*What to do*: Provide the data again in its entirety, exactly as given.

*Exercise materials*:
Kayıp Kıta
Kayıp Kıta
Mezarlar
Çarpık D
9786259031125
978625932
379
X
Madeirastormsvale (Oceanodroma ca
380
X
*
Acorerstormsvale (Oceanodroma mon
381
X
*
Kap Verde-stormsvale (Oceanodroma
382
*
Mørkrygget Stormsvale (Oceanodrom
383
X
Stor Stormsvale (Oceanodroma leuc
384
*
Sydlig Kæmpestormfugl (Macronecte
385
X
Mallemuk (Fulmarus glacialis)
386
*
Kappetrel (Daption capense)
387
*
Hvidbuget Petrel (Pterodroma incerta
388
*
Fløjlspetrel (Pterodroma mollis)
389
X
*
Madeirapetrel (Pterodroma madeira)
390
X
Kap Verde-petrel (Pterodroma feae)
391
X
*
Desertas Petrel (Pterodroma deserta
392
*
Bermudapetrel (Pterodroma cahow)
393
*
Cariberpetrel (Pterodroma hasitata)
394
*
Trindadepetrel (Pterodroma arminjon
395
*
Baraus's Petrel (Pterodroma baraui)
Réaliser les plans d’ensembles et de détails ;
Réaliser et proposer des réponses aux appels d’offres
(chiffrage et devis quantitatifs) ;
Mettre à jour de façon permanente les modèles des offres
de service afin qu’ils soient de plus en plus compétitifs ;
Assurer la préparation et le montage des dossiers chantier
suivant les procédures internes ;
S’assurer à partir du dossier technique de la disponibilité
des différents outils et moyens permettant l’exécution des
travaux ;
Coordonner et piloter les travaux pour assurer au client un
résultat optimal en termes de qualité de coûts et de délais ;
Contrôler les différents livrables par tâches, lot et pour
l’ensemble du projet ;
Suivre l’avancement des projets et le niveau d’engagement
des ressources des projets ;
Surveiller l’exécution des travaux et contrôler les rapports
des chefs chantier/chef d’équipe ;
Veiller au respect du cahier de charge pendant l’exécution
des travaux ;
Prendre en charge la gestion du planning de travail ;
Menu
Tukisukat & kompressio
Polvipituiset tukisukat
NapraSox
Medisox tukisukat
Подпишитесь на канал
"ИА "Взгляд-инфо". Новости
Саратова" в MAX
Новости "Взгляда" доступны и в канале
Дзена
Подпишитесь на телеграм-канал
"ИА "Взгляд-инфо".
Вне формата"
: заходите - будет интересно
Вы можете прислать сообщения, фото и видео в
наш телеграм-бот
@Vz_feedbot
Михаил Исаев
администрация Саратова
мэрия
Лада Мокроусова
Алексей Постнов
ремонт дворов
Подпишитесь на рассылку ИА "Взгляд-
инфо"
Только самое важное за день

*Solution to the exercise*:
Kayıp Kıta
Kayıp Kıta
Mezarlar
Çarpık D
9786259031125
978625932
379
X
Madeirastormsvale (Oceanodroma ca
380
X
*
Acorerstormsvale (Oceanodroma mon
381
X
*
Kap Verde-stormsvale (Oceanodroma
382
*
Mørkrygget Stormsvale (Oceanodrom
383
X
Stor Stormsvale (Oceanodroma leuc
384
*
Sydlig Kæmpestormfugl (Macronecte
385
X
Mallemuk (Fulmarus glacialis)
386
*
Kappetrel (Daption capense)
387
*
Hvidbuget Petrel (Pterodroma incerta
388
*
Fløjlspetrel (Pterodroma mollis)
389
X
*
Madeirapetrel (Pterodroma madeira)
390
X
Kap Verde-petrel (Pterodroma feae)
391
X
*
Desertas Petrel (Pterodroma deserta
392
*
Bermudapetrel (Pterodroma cahow)
393
*
Cariberpetrel (Pterodroma hasitata)
394
*
Trindadepetrel (Pterodroma arminjon
395
*
Baraus's Petrel (Pterodroma baraui)
Réaliser les plans d’ensembles et de détails ;
Réaliser et proposer des réponses aux appels d’offres
(chiffrage et devis quantitatifs) ;
Mettre à jour de façon permanente les modèles des offres
de service afin qu’ils soient de plus en plus compétitifs ;
Assurer la préparation et le montage des dossiers chantier
suivant les procédures internes ;
S’assurer à partir du dossier technique de la disponibilité
des différents outils et moyens permettant l’exécution des
travaux ;
Coordonner et piloter les travaux pour assurer au client un
résultat optimal en termes de qualité de coûts et de délais ;
Contrôler les différents livrables par tâches, lot et pour
l’ensemble du projet ;
Suivre l’avancement des projets et le niveau d’engagement
des ressources des projets ;
Surveiller l’exécution des travaux et contrôler les rapports
des chefs chantier/chef d’équipe ;
Veiller au respect du cahier de charge pendant l’exécution
des travaux ;
Prendre en charge la gestion du planning de travail ;
Menu
Tukisukat & kompressio
Polvipituiset tukisukat
NapraSox
Medisox tukisukat
Подпишитесь на канал
"ИА "Взгляд-инфо". Новости
Саратова" в MAX
Новости "Взгляда" доступны и в канале
Дзена
Подпишитесь на телеграм-канал
"ИА "Взгляд-инфо".
Вне формата"
: заходите - будет интересно
Вы можете прислать сообщения, фото и видео в
наш телеграм-бот
@Vz_feedbot
Михаил Исаев
администрация Саратова
мэрия
Лада Мокроусова
Алексей Постнов
ремонт дворов
Подпишитесь на рассылку ИА "Взгляд-
инфо"
Только самое важное за день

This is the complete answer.